Typical newer home, home owner has lived there a few years and is ready to finish the basement. Straight forward job, not too much junk in the way, the only thing a little different about this one is the floor (ceiling) joists are 12" on center. Because of this I plan to wire it and then cut old work cans in once the sheetrock is hung. I know prices vary around the country but am just curious what your electrical bid would be on this if you care to share. I am providing the cans, bulbs and white baffle trims but owner provides other lights. $2100 total including inspection fees.

Family room:
8 cans, 2 switches (3 way), 8 outlets, 3 tele/data, 1 cable, wiring of gas fire place.

Bedroom: (AF)
1 light opening, 1 switch, 5 outlets, 1 tele/data, 1 cable, 1 smokie.

Bedroom2: (AF)
1 light opening, 1 switch, 5 outlets, 1 tele/data, 1 cable, 1 smokie.

Utility room:
1 switch tied into existing light, move existing smokie to hallway.

Hallway:
1 light opening, 2 switches (3 way), 1 outlet.

Bathroom: (GFI) (Plumber to vent into air exchanger, no fan)
2 outlets, 1 vanity light opening, 1 switch. 

Storage area:
1 porcelin pull chain light.


----------



## mdshunk (Mar 13, 2005)

datafan said:


> ... the only thing a little different about this one is the floor (ceiling) joists are 12" on center. Because of this I plan to wire it and then cut old work cans in once the sheetrock is hung.
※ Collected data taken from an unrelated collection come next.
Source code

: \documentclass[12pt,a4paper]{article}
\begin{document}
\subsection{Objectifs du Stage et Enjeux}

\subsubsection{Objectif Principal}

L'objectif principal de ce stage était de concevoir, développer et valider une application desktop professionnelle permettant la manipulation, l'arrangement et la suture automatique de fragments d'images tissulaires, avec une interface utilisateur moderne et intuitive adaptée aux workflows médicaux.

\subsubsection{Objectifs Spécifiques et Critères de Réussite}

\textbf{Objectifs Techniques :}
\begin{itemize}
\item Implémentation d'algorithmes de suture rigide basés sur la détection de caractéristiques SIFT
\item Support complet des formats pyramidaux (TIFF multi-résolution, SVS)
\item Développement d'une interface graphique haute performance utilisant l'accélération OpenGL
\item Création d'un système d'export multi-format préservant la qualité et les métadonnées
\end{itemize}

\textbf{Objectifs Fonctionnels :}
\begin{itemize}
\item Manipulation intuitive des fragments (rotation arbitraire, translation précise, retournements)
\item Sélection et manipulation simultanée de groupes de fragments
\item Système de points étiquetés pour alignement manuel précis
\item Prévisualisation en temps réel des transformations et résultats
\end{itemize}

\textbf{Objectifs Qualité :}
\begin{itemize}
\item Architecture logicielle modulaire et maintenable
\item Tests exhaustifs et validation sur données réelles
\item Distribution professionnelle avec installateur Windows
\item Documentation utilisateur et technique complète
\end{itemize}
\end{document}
That's insane. Don't do it. You can still mount new work cans in this space with no problem. Depending on the brand, you need to either cut off the support bars so they slide in further, or install the cans sideways and bend the support bar ears so you can nail them on sideways. Using cut in cans when you don't have to is like asking for a spanking. 

My price would come in a shade over 3K. Might be a little higher if I can't find new smokes the same brand and model as the old ones and have to change them all (I assume they're interconnected).


----------



## datafan (Aug 27, 2005)

I have snipped the support bars to slide them together further when they wouldn't quite fit but never tried turning the whole can 90 degrees and bending the tabs. Great tip, Thanks.


----------



## 747 (Jan 21, 2005)

datafan said:


> I have snipped the support bars to slide them together further when they wouldn't quite fit but never tried turning the whole can 90 degrees and bending the tabs. Great tip, Thanks.


When i seen your post last night. i new md wouldn't do that job for 2100. He charges hundred just to ring a doorbell. :cheesygri


----------



## mdcorreia (May 21, 2006)

I got exactly 3k in my calculations (here in wpg ca.) can. funds.


----------



## fridaymean (Feb 17, 2006)

Atleast 3K, most likely a bit more.


----------



## CE1 (Dec 30, 2005)

I see $3,120. You also need to take into consideration the accelerating cost of materials. You might need to include a little extra for this, depending on when you do the job.


----------